I know from my own 15-ish years of experience, one of the most influential experiences is for dads/male-identifying folks to be around other, experienced unschooling dads. They seem to get a lot more from personally interacting with other dads, talking their own "language" and sharing some moments with their kids.
It seems as if the main concern - at least with homeschooling in general - is their kids being "weird" or perceived as such, because in typical male society, the "low man on the totem pole" is the "oddball" - the one that doesn't fit in, and the one that gets bullied, harassed, picked on. That seems to be a huge concern of dads, from their own school experiences - they want to protect their kid from that trauma.
I've seen, time and again, how hanging out with other families or dads & kids - especially at a homeschooling/unschooling-focused event -
makes all the difference.
If you can get to a gathering/conference/park day - anything where you know like-minded families will be with their kids - for unschooling/homeschooling, that will go a long way to helping them see the benefits.

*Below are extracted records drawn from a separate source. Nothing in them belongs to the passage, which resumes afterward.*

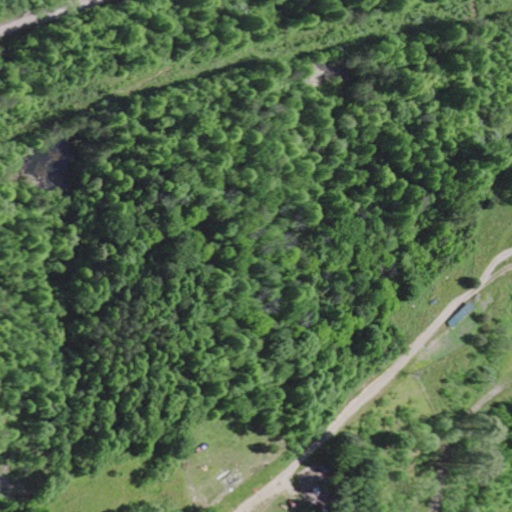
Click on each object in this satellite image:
road: (45, 15)
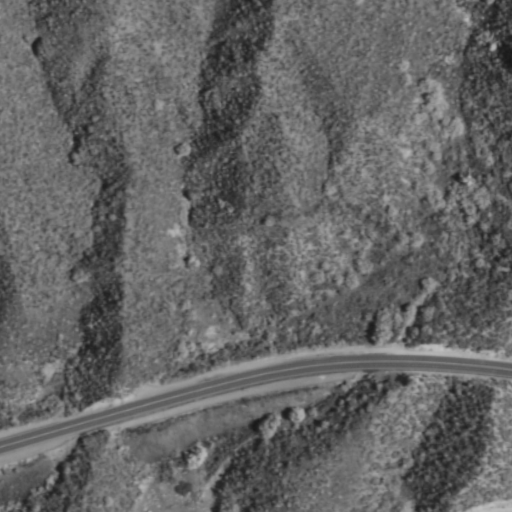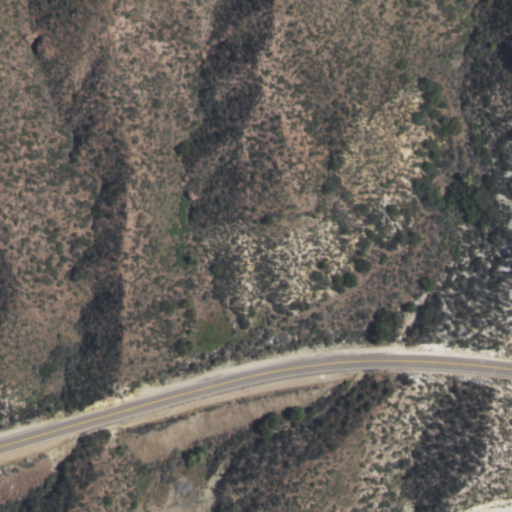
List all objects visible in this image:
road: (251, 374)
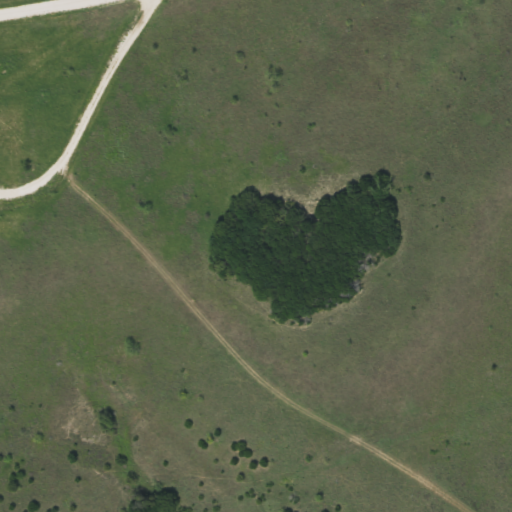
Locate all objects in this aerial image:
road: (28, 3)
road: (87, 113)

My husband and I both saw the benefits of the academic side pretty quickly & easily; we'd both learned a lot outside of school, by taking things apart, exploring with parents/siblings, playing around with odds & ends, bits & pieces - whether it was metal, wood, or words & information.
As to the parenting side of things, the only thing I was sure of was that I didn't want to spank (which I ended up "resorting" to, out of desperation, right before unschooling), but all my experience (and my husband's) was with punitive, boss-parent, corporal punishment type parenting and these concepts were totally foreign to us. It took a while for me to really "get" it , then even longer to implement it on a regularly-reliable basis, but the struggle was harder & longer for my husband. One, he was a "tough guy" - leather jacket, long hair, rough-around-the-edges - all a defense mechanism to protect himself. Gentle didn't come naturally or easily to him. Add to that, that just as we were getting on board with unschooling whole life, he had a job change that took him out of state, on the road most of the year. There was no reliable schedule, and it wasn't like we could count on him being home in the evenings or the weekends, or even a day every other week - he was gone however long he was gone, often being 2-3 weeks at a time with 2 or 3 days between. That's a really hard schedule to implement & get in the habit of an entirely different style of parenting.
Add to that, that I'm a terribly (or used to be) "by the book" kind of person, preferring to read all the instructions before I start so I can "do it right;" I was quite apt to see things more in black and white when it came to rules or "doing it right".
And organized!!! I literally bought myself my own box of crayons and coloring book and colored paper and scissors and Monopoly and Sorry games - just so I could keep them the way I thought they should be (crayons organized by color in neat rows, no brokens, lightly sharpened) - so I could keep from harassing my kid about how the "family" ones were kept.
(I've relaxed a bit 😉 )
You can suggest a path or invite your spouse to enjoy this unschooling path with you, hoping they choose to come with you, but if you push them toward that path, you're likely to be met with resistance.
The harder you push, the more resistance you're likely to encounter—to the point that the person you're pushing is likely to walk in the opposite direction the first chance they get.
If you do manage to get them on the path and you point out every tiny pebble, twig, root and bump in the path, try to physically steer them away from any possible obstacle, point out when they've stumbled what they did wrong and where they should have gone and how they should have acted to avoid the stumble, I don't imagine they'd want to travel along that path with you for very long.
It is quite easy to see every possible tiny misstep and potential mistake if you are
1) looking for them and
2) looking down at each and ever place a foot might fall.
A much more pleasant and successful way to traverse a path is to give a brief, cursory look at the condition of the path and to look forward, at the horizon—to where you're going, not "looking for possible trouble" in each footstep.
I was much more likely to do this for my children: to give them a general "heads up:"
"the path looks muddy and a bit slippery or it's kind of bumpy here-easy for a root to snag you up"
...and get on with the enjoyment of unschooling or a literal hiking path."
With Dave, I hovered... I jumped at each possible misstep,
"Pick up your foot there!"
"Don't walk over on that side, it's not the way I'd go!"
"Now, see-if you'd have walked where I said, that wouldn't have happened."
Ick.
Not literal hiking paths—that would be silly.
How I thought it was more prudent to do that with our unschooling path, I don't know.
It stirs resentment, it chases the enjoyment away, it interferes with the actual finding of that person's own way.
It was so hard for me to sit back and shut up and let my children and their father find their own relationship.
Why I thought I knew how someone should be a father, I don't know!
How I thought I knew better how their relationship should unfold, I don't know.
All I did was interfere in it and keep it from happening—even, at times, preventing it and undoing it.
It will be hard at first, but your partner and your kids will be happier for it, and they will make the path that is right for them.